Last week, I took my oldest to the oral surgeon. We found out at his last general visit his wisdom teeth not only needed to be removed but they also shifted some things, so braces, albeit temporary, will be forth coming. To say at 17 he wasn't pleased is an understatement, but he is rolling with the punches, something he's kind of always been good at.
For a long time, it was him and I before Mike came into the picture. He was set up with many a great grandparent, grandparent, or sitter while I went off to work and school. He was always great about it. He never made strange with people and he could probably still sleep wherever his head may fall. He took it all in stride, much like how he currently lives his life.
As we are navigating this current inconvenience on his life, as well as his last years of high school, I am constantly reminded, he is no longer a child. He is growing up, 17 now and a fine young man. Works full time, has had the same girlfriend for over a year and is scheduled to graduate in June 2021. He is truly a sweet kid, who has a big heart and would give you the shirt off his back if need be. All of this just reminds me, he doesn't need me for everything anymore. So week's like last, when he did need me, I reveled in it.
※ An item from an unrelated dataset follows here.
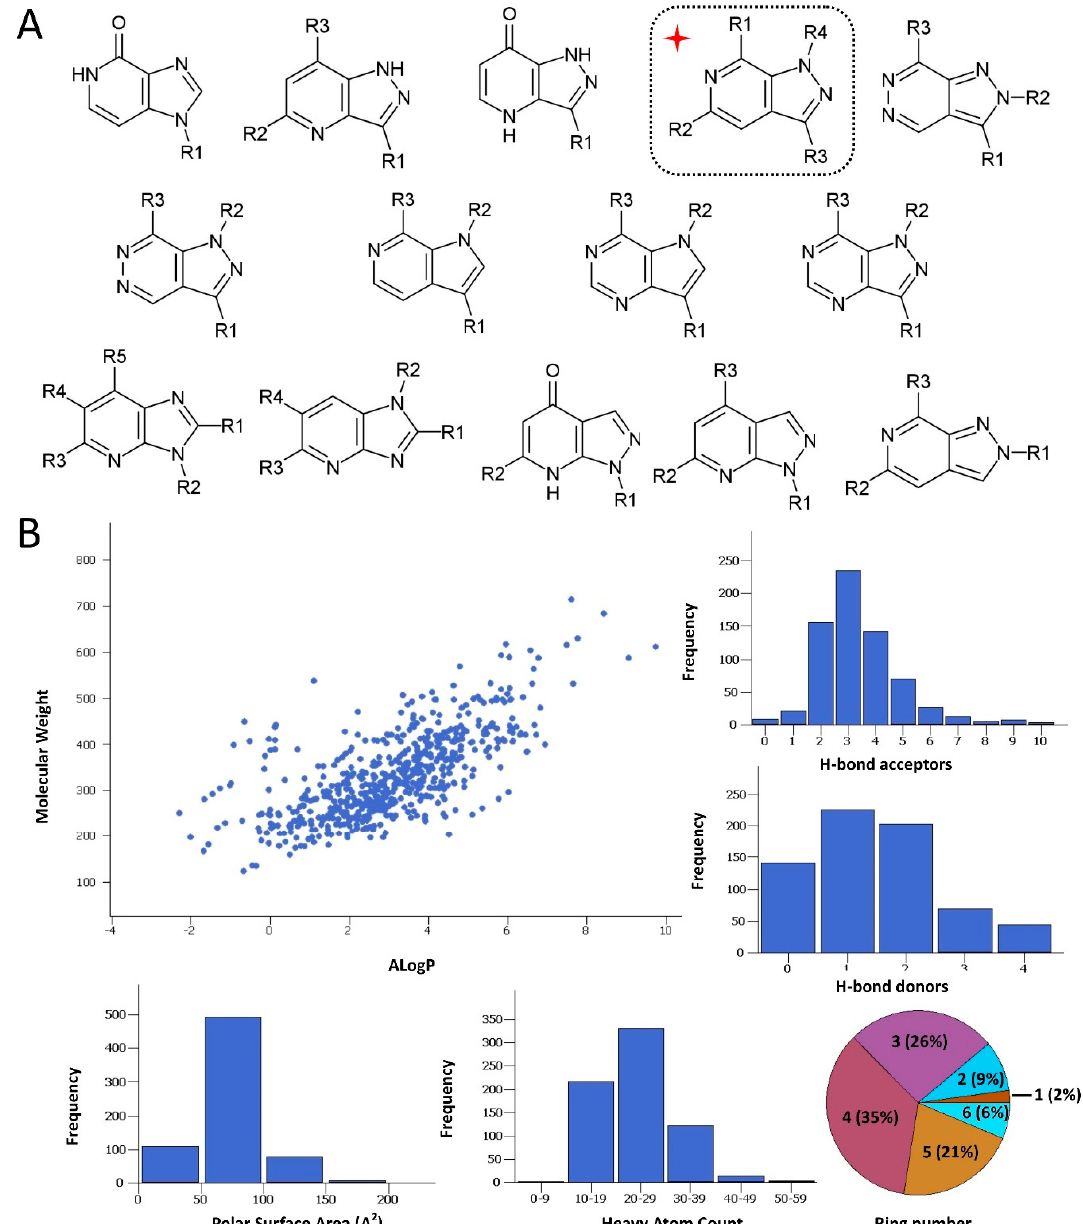
Figure 1. ( A ) The various substituted heteroaromatic scaffolds comprising the screened collection and the pyrazolo[3,4-c]pyridine core identified as a potent cystathionine β -synthase (CBS) inhibitor (inset denoted by a red cross). ( B ) Graphical evaluation of the collection drug-likeness in terms of key parameters related with the Rule-of-Five characteristics.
I was sorry he was in pain but I was happy to be the one to care for him and help relive it.
He hasn't decided what he wants to do post high school and while it makes me nervous, I have confidence he will figure it out. He took some great steps this week in obtaining a job that he may be able to make a career after high school, which he starts tomorrow. And, he decided to take some free college courses being offered by the community college at his high school. As I told my husband the other day, sometimes you're not sure you are doing it right but when things like this week happen, you have to kind of smile to your self and say "he gets it, you did a good job". In the meanwhile, I am hoping, wishing and praying that over these next few months he may lean on me a little more for advice, life experience questions, and a sense of direction. I'm looking forward to helping guide him towards whatever his future may bring. Do you like when your grown up kids need you?